La comparaison avec Philips Sonicare, le principal concurrent, est instructive. La politique de Philips détaille explicitement ce qu’elle collecte : données de l’appareil, de la tête de brosse, données de session de brossage (couverture, pression, horodatage, lieu de début du brossage), et paramètres utilisateur. Plus transparent dans la liste, mais tout aussi généreux dans la collecte.
Vos droits, et comment les exercer concrètement
Depuis le printemps 2025, la CNIL a déployé une campagne spécifique de contrôle des applications mobiles pour s’assurer du respect des règles applicables, et continue de traiter les plaintes reçues et d’adopter les mesures correctrices nécessaires. Les applications de santé connectée figurent clairement dans le viseur. En 2024, la CNIL a prononcé 331 mesures correctives, dont 87 sanctions, pour un total cumulé de 55 millions d’euros d’amendes.
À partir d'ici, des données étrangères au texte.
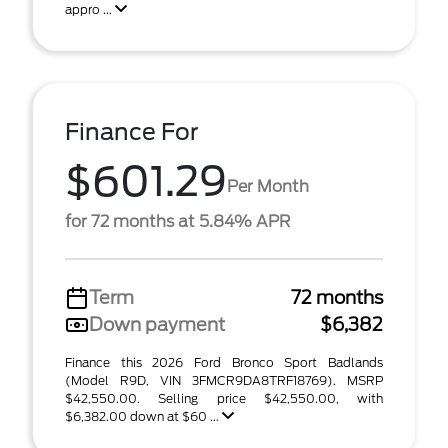
appro ...
Finance For
$601.29
Per Month
for 72 months at 5.84% APR
Term
72 months
Down payment
$6,382
Finance this 2026 Ford Bronco Sport Badlands
(Model R9D, VIN 3FMCR9DA8TRF18769). MSRP
$42,550.00. Selling price $42,550.00, with
$6,382.00 down at $60 ...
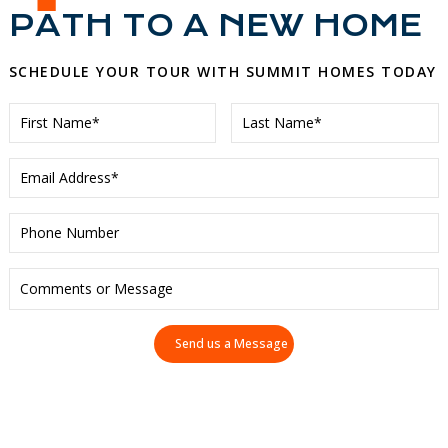
PATH TO A NEW HOME
SCHEDULE YOUR TOUR WITH SUMMIT HOMES TODAY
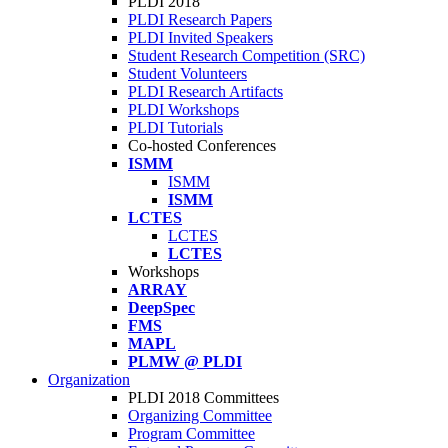
PLDI 2018
PLDI Research Papers
PLDI Invited Speakers
Student Research Competition (SRC)
Student Volunteers
PLDI Research Artifacts
PLDI Workshops
PLDI Tutorials
Co-hosted Conferences
ISMM
ISMM
ISMM
LCTES
LCTES
LCTES
Workshops
ARRAY
DeepSpec
FMS
MAPL
PLMW @ PLDI
Organization
PLDI 2018 Committees
Organizing Committee
Program Committee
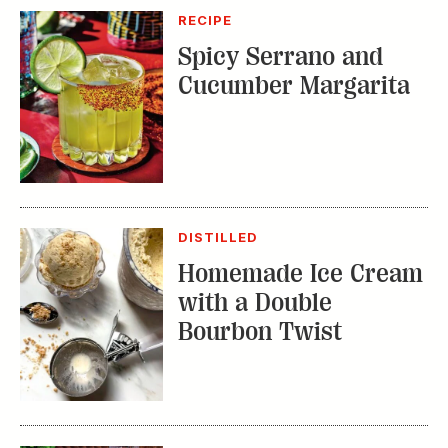
RECIPE
Spicy Serrano and
Cucumber Margarita
DISTILLED
Homemade Ice Cream
with a Double
Bourbon Twist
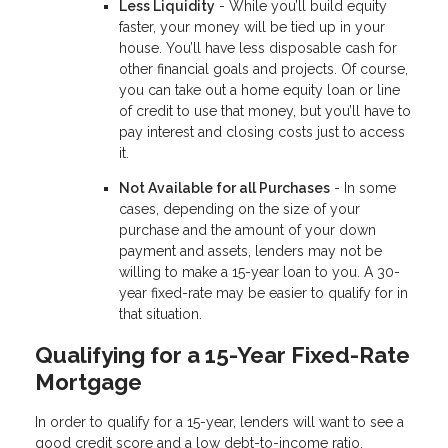
Less Liquidity
- While you’ll build equity
faster, your money will be tied up in your
house. You’ll have less disposable cash for
other financial goals and projects. Of course,
you can take out a home equity loan or line
of credit to use that money, but you’ll have to
pay interest and closing costs just to access
it.
Not Available for all Purchases
- In some
cases, depending on the size of your
purchase and the amount of your down
payment and assets, lenders may not be
willing to make a 15-year loan to you. A 30-
year fixed-rate may be easier to qualify for in
that situation.
Qualifying for a 15-Year Fixed-Rate
Mortgage
In order to qualify for a 15-year, lenders will want to see a
good credit score and a low debt-to-income ratio.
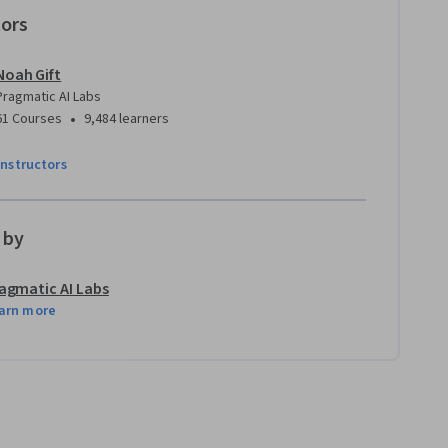
tors
Noah Gift
Pragmatic AI Labs
•
61 Courses
9,484 learners
instructors
 by
agmatic AI Labs
arn more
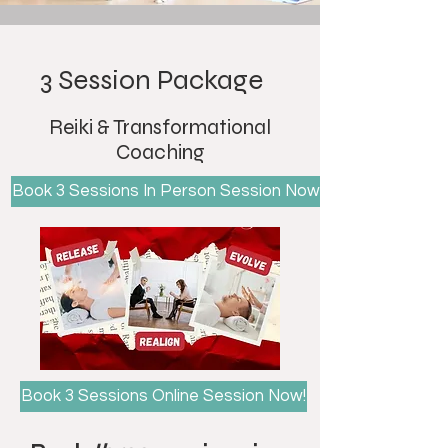
3 Session Package
Reiki & Transformational
Coaching
Book 3 Sessions In Person Session Now!
Book 3 Sessions Online Session Now!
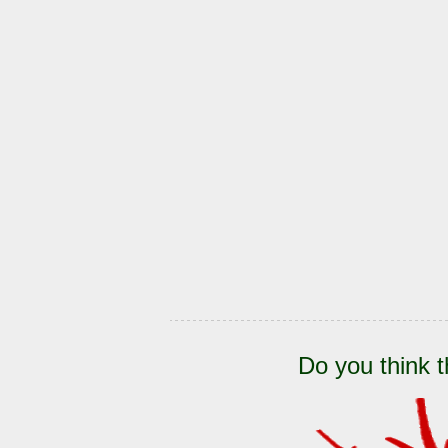
Do you think t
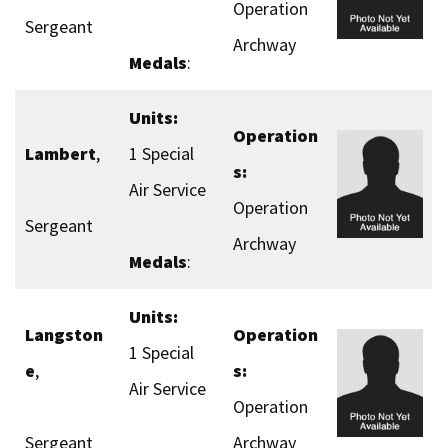
Operation
Sergeant
Archway
Medals
:
Units:
Operation
Lambert
,
1 Special
s:
Air Service
Operation
Sergeant
Archway
Medals
:
Units:
Langston
Operation
1 Special
e
,
s:
Air Service
Operation
Sergeant
Archway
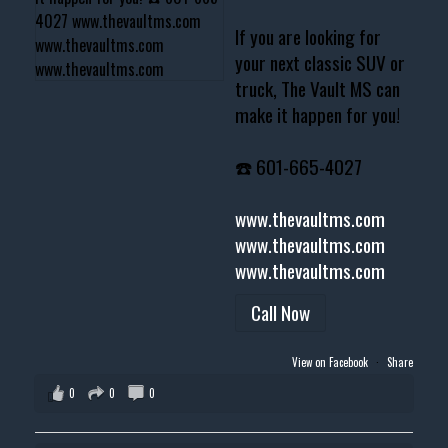
If you are looking for
your next classic SUV or
truck, The Vault MS can
make it happen for you!
☎️ 601-665-4027
www.thevaultms.com
www.thevaultms.com
www.thevaultms.com
Call Now
View on Facebook
·
Share
0
0
0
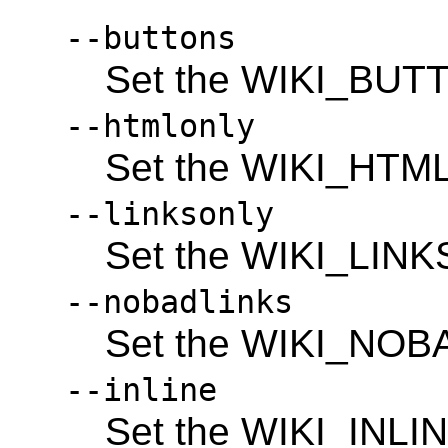
--buttons
Set the WIKI_BUTT
--htmlonly
Set the WIKI_HTM
--linksonly
Set the WIKI_LINK
--nobadlinks
Set the WIKI_NOB
--inline
Set the WIKI_INLIN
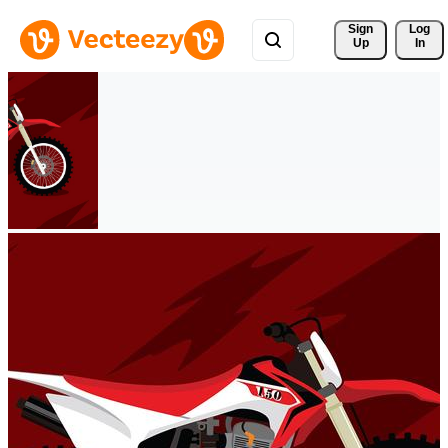
Sign 
Log
Up
In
En pratique, plusieurs leviers existent. Dans l’application Oral-B, le chemin Plus > Paramètres > brosse à dents > Synchronisation automatique permet de désactiver la synchronisation automatique, ce qui empêche la brosse de stocker les sessions à distance. Revers de la médaille : cette désactivation impose d’avoir son smartphone à portée à chaque brossage, faute de quoi la session est perdue. Un choix délibérément inconfortable pour décourager la démarche.
L’option la plus radicale reste de ne pas créer de compte P&G. Il n’est pas obligatoire de s’inscrire pour bénéficier de l’expérience complète de l’application, le compte servant principalement à sauvegarder les données et à améliorer les produits. Fonctionner sans compte réduit la surface de collecte, même si des données anonymisées continuent de transiter.
Le vrai chiffre à garder en tête : selon P&G lui-même, l’algorithme et l’application ont été développés grâce à plus de 1 800 consommateurs pendant les phases de tests. Chaque utilisateur actif continue d’alimenter ce corpus. Votre brossage de demain matin entraîne le modèle qui sera vendu dans la prochaine version. C’est le contrat implicite de l’objet connecté à 200 euros, et il mériterait d’être écrit en grand sur la boîte.